The kicker is really the skull. Unlike the blunt and short snout of the tuatara, Pleurosaurus has long, narrow jaws. The teeth are fused to the jaw bones as in most sphenodonts, but they are larger and even-sized. The “hook” at the end of the jaw is considerably smaller than in the tuatara, and in life the animal would have had a vaguely monitor-like profile.
These adaptations all suggest a fully aquatic fish-eater. With its long, eel-like body, Pleurosaurus probably wasn’t as fast as some other marine sauropsids such as ichthyosaurs, but it was capable of covering large distances in the open ocean. Notably, the forelimbs are shorter than the hindlimbs, a trait also shared by Mesozoic marine crocodylomorphs like Metriorhynchus. Being unable to move onto land, it probably gave birth to live young.
There are two known species of Pleurosaurus: Pleurosaurus ginsburgi and Pleurosaurus goldfussi. The former was somewhat more specialized than the latter, bearing shorter forelimbs among other features, but both lived at more or less the same time during the end of the Jurassic. They occur in various fossil sites in France and Germany, which were covered by tropical seas at that time. Pleurosaurus goldfussi in particular is found in the Solnhofen Limestone, where it is a fairly common species, not surprisingly as it was a lagoon environment.
The relationships between pleurosaurs and other sphenodonts are hotly debated. Some experts place them as “primitive” members of the group, while others consider them as close to the modern tuatara. A genus, Palaeopleurosaurus, is sometimes included as a pleurosaur, but it has most recently been considered closer to the tuatara.
Pleurosaurus was a short-lived genus, disappearing at the beginning of the Cretaceous. Numerous in the Jurassic, sphenodonts begin declining in the fossil record around this time. Explanations range from competition with lizards (and/or mammals) to climatic turnovers. Pleurosaurus, being rather specialized, probably disappeared due to the marine upheavals in this epoch, though the appearance of the ancestors of mosasaurs soon after is rather suspicious. A more recent marine sphenodont, Ankylosphenodon, is known from the Early Cretaceous of Mexico, but it was a very different animal, being a robust, strong-limbed herbivore, and probably not directly related.
Pleurosaurus, as such, stands as an example of how even the most well-known of the “non-dinosaur Mesozoic stars” are often more than they seem.

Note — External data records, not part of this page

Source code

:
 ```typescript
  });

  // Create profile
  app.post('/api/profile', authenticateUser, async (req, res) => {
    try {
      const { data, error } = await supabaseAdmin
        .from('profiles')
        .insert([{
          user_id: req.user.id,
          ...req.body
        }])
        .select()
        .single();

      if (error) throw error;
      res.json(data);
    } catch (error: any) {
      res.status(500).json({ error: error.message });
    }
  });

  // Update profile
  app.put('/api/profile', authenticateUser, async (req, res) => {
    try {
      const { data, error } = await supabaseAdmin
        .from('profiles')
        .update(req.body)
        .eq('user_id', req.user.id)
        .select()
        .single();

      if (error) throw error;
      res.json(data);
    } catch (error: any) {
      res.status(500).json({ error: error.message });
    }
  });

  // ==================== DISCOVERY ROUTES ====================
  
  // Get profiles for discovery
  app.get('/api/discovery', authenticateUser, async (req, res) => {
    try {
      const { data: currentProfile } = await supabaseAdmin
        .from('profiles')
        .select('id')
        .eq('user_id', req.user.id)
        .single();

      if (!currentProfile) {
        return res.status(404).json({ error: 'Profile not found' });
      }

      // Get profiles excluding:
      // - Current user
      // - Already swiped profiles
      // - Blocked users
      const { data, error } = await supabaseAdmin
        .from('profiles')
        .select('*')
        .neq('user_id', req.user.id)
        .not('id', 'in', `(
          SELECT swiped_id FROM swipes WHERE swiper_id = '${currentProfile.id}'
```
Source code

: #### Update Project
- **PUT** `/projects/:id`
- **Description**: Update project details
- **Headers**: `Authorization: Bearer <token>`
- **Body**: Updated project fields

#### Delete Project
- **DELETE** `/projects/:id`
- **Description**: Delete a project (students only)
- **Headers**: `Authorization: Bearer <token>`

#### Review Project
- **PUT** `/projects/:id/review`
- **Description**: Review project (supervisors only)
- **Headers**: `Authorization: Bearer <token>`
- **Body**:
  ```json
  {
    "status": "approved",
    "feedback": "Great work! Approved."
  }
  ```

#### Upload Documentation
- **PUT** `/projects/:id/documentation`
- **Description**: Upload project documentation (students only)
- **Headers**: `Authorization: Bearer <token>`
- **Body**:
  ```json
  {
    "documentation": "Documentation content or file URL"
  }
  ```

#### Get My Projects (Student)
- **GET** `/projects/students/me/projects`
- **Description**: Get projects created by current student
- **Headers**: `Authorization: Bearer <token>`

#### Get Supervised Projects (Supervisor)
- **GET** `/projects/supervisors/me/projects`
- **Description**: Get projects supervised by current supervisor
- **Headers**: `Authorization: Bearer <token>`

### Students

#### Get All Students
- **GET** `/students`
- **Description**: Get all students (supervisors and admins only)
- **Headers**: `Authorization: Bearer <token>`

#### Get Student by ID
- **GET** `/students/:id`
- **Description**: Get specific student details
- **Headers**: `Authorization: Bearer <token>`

An animal usually covered as a “water tuatara” is actually on of the most specialized members of its group, and a testament to how the living tuatara is just one of Sphenodontia’s many forms.
References:
Vincent Dupret, The pleurosaurs: Anatomy and phylogeny, Article in Revue de Paleobiologie vol. spéc. 9:61–80 · January 2004
S. Apesteguia, R. O. Gomez, and G. W. Rougier. 2012. A basal sphenodontian (Lepidosauria) from the Jurassic of Patagonia: new insights on the phylogeny and biogeography of Gondwanan rhynchocephalians. Zoological Journal of the Linnean Society 166:342-360 [R. Benson/R. Benson]
Reynoso, Victor-Hugo (2000). “An unusual aquatic Sphenodontian (Reptilia: Diapsida) from the Tlayua Formation (Albian), Central Mexico”. Journal of Paleontology. 74 (1): 133–148.